Ses longs lobes d’oreilles et l’urna au centre de son front, marque caractéristique des bouddhas, symbolisent son état d’éveil.
Ce joyau de pierre patiné par le temps ressemble trait pour trait à l’œuvre du moine-sculpteur Intan (XIIIe siècle) exposée au MET, le Metropolitan Museum of Art, de New York.
8.
Kongō Rikishi, le gardien protecteur
Cette statue en bois brut représentant Kongō Rikishi, un gardien du bouddhisme japonais, se dresse à l’entrée du pavillon principal (Hondō) de Mitaki-dera, dans la partie supérieure du complexe que l’on rejoint après l’ascension du sentier forestier bordé de stèles et de statues bouddhiques.
Malgré son apparence diabolique – chevelure en flammes hérissées (kaen), visage grimaçant, yeux exorbités, pupilles dilatées, blanc de l’œil d’un vert trouble –, il incarne une puissance protectrice traditionnellement placée aux portes des temples afin d’en chasser les démons et les forces maléfiques.
Saisissant un élan de violence maîtrisée, la sculpture fixe l’instant où le gardien soulève un démon vaincu (jaki) qu’il s’apprête à terrasser, à l’image de celui qui gît à ses pieds.
9.
Lieu de recueillement
Adossé à la paroi rocheuse du mont Mitaki, cet ensemble votif étagé en gradins est typique des espaces mémoriaux des temples bouddhistes de montagne comme Mitaki-dera.
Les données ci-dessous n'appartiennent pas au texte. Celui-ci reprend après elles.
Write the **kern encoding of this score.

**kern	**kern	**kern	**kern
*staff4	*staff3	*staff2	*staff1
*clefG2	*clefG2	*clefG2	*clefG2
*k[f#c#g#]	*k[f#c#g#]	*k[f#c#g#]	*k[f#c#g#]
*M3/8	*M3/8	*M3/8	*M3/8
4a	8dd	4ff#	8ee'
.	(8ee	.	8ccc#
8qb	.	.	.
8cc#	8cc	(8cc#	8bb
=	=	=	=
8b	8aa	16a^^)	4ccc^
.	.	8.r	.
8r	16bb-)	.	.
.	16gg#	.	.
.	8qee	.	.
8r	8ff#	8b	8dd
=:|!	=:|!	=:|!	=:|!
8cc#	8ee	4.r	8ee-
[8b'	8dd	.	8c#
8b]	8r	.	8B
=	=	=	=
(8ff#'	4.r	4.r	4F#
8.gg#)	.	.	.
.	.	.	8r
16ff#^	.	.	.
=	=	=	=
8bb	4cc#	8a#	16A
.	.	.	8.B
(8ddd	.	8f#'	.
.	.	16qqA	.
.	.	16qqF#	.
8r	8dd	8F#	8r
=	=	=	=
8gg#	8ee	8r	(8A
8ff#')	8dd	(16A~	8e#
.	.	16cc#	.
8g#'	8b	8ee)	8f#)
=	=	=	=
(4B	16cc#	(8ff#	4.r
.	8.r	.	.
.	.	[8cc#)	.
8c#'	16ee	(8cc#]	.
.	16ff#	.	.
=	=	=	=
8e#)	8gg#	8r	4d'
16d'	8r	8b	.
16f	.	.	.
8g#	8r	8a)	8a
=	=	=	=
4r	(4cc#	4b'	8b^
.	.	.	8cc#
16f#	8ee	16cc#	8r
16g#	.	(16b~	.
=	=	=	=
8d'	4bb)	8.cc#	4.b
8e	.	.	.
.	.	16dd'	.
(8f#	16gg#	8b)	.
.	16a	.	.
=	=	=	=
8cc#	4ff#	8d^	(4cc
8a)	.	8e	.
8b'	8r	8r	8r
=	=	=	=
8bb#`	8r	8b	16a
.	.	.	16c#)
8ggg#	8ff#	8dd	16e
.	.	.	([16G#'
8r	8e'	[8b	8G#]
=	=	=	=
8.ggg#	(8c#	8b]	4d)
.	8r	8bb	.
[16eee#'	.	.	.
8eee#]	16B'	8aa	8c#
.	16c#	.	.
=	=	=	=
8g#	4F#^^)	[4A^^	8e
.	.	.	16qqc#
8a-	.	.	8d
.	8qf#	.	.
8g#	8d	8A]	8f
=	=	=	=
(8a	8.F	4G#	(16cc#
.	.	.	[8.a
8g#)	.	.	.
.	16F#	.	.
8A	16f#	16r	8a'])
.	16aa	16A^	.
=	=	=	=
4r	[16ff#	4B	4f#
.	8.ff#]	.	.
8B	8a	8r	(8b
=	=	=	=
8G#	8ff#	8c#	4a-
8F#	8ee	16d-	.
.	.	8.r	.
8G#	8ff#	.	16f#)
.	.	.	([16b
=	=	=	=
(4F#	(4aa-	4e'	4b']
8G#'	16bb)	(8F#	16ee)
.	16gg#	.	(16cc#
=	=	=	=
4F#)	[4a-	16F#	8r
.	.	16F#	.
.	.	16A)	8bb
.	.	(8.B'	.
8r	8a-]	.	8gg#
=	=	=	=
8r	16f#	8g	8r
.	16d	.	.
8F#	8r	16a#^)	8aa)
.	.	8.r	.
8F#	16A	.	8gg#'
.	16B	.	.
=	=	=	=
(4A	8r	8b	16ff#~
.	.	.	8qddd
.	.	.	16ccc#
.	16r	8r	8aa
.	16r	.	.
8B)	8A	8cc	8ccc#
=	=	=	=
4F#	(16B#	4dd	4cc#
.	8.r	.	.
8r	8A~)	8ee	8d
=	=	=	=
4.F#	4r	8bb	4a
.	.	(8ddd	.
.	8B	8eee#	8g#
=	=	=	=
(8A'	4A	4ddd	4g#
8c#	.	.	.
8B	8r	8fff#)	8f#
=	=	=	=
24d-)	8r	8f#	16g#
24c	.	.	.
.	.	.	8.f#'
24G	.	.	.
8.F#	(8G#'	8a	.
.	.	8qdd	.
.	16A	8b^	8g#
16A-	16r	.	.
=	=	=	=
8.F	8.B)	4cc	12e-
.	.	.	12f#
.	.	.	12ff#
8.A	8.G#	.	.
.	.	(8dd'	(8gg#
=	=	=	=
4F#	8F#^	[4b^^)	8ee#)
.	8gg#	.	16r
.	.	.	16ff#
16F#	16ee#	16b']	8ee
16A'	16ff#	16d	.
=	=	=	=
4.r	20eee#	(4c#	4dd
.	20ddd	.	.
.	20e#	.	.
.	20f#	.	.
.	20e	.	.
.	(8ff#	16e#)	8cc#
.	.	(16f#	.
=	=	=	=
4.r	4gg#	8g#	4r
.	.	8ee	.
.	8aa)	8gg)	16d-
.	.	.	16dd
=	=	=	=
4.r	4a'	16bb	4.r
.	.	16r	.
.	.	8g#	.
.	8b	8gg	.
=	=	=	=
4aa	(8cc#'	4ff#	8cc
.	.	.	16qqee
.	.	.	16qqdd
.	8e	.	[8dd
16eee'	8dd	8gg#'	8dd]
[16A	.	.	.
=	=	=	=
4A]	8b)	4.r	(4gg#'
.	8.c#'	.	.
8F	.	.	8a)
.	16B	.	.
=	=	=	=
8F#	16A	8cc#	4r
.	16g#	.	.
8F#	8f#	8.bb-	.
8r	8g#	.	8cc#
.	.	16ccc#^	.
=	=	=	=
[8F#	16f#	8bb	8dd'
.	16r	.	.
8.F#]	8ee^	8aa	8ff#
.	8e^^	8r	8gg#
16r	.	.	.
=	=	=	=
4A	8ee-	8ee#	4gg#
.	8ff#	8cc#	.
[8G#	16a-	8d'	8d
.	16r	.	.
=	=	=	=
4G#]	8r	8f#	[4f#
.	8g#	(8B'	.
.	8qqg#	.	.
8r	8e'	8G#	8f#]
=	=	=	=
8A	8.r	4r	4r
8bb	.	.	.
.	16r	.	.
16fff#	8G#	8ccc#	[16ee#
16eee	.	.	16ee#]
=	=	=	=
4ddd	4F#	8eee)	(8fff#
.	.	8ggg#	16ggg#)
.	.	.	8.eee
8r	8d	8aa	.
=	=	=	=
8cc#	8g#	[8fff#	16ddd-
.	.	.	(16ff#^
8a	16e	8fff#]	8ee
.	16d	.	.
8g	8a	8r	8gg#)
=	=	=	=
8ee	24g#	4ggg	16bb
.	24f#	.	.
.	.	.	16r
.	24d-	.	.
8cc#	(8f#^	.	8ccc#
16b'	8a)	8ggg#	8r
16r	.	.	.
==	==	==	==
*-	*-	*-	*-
Le sommet ogival de ces stèles appelées itabi ou sekitō selon leur forme représente des figures divines, parmi lesquelles dominent les représentations de Bouddha et de Kannon, le bodhisattva de la compassion auquel est dédié Mitaki-dera. Au premier plan se trouvent des statues de pierre de ces figures du panthéon bouddhique très présentes à Mitaki-dera, où elles jalonnent largement le complexe et ses sentiers forestiers composant un paysage de dévotion que chaque visiteur ou pèlerin peut découvrir.
Les stèles les plus récentes en bronze coexistent avec celles en pierre très érodées dont le bas-relief est presque absorbé par le lichen, ce qui confirme que cet espace est un lieu de dévotion très ancien toujours actif, où les fidèles continuent de déposer des offrandes.
Après le 6 août 1945, Mitaki-dera, qui abrite plusieurs statues et mémoriaux dédiés aux victimes du bombardement atomique, est devenu un lieu de prière en leur honneur. L’eau de ses trois cascades est recueillie et offerte lors de la cérémonie organisée chaque année au parc du Mémorial de la Paix de Hiroshima, en hommage à ceux qui, atrocement brûlés par l’explosion de la bombe et les incendies qui ont ravagé la ville sont décédés en réclamant désespérément cette source de vie.
10.
Kannon Bosatsu
La statue principale au premier plan tient dans sa main gauche un lotus fermé qui symbolise le potentiel d’éveil de chaque être humain.